Paul Frijters - Resilience to disaster: evidence from wellbeing data

Abstract. As the severity and frequency of natural disasters become more pronounced with climate change and the increased habitation of at-risk areas, it is important to understand people’s resilience to them. We quantify resilience by estimating how natural disasters in the US impacted individual wellbeing in a sample of 2.2 million observations, and whether the effect sizes differed by individual- and county-level factors. The event-study design contrasts changes in wellbeing in counties affected by disasters with that of residents in unaffected counties of the same state. We find that people’s hedonic wellbeing is reduced by approximately 6% of a standard deviation in the first two weeks following the event, with the effect diminishing rapidly thereafter.
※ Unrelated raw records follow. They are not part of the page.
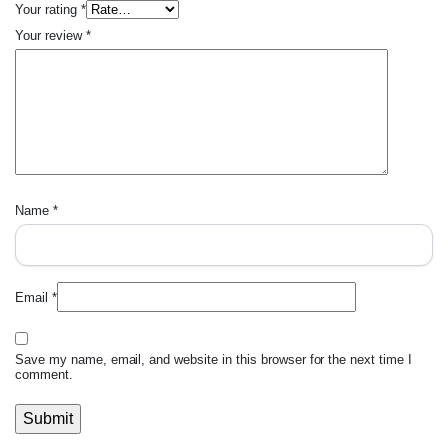
Your rating
*
Your review
*
Name
*
Email
*
Save my name, email, and website in this browser for the next time I
comment.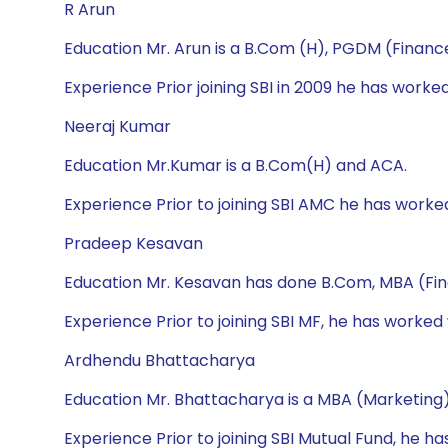
R Arun
Education Mr. Arun is a B.Com (H), PGDM (Financ
Experience Prior joining SBI in 2009 he has wor
Neeraj Kumar
Education Mr.Kumar is a B.Com(H) and ACA.
Experience Prior to joining SBI AMC he has worke
Pradeep Kesavan
Education Mr. Kesavan has done B.Com, MBA (Fi
Experience Prior to joining SBI MF, he has worked
Ardhendu Bhattacharya
Education Mr. Bhattacharya is a MBA (Marketing)
Experience Prior to joining SBI Mutual Fund, he h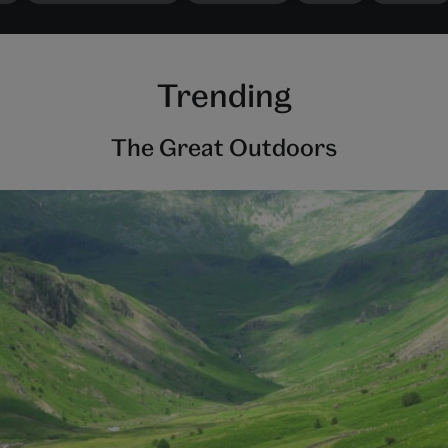
Trending
The Great Outdoors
The negative effects are driven by White, older, and economically advantaged sub-populations, who exhibit less resilience. We find no evidence that existing indices of community resilience moderate impacts. Our conclusion is that people in the US are, at present, highly resilient to natural disasters.

11th May 2021

Erik Schokkaert - Ethnic differences and preference heterogeneity: evaluating pension policy in Peru

Abstract. A welfare criterion that is sensitive to preference heterogeneity is necessary if we want to take ethnic differences into account when evaluating a policy program. We propose the natural criterion that a program benefits a recipient if she is lifted to a higher indifference curve. We discuss the difference between this criterion and an alternative one that uses a self-reported subjective well-being measure to evaluate a policy program. The use of both criteria is illustrated by studying the effects of the introduction of a non-contributory pension program (Pension 65) in Peru. This program is found to have a different effect on the outcomes of the three main ethnic groups, i.e., Mestizo, Quechua, and Aymara. The Aymara beneficiaries of the program have experienced larger increases in health compared to other Peruvians. Using a panel life satisfaction regression, we find evidence for preference heterogeneity between the Aymara and the other ethnic groups that is consistent with the observed differences.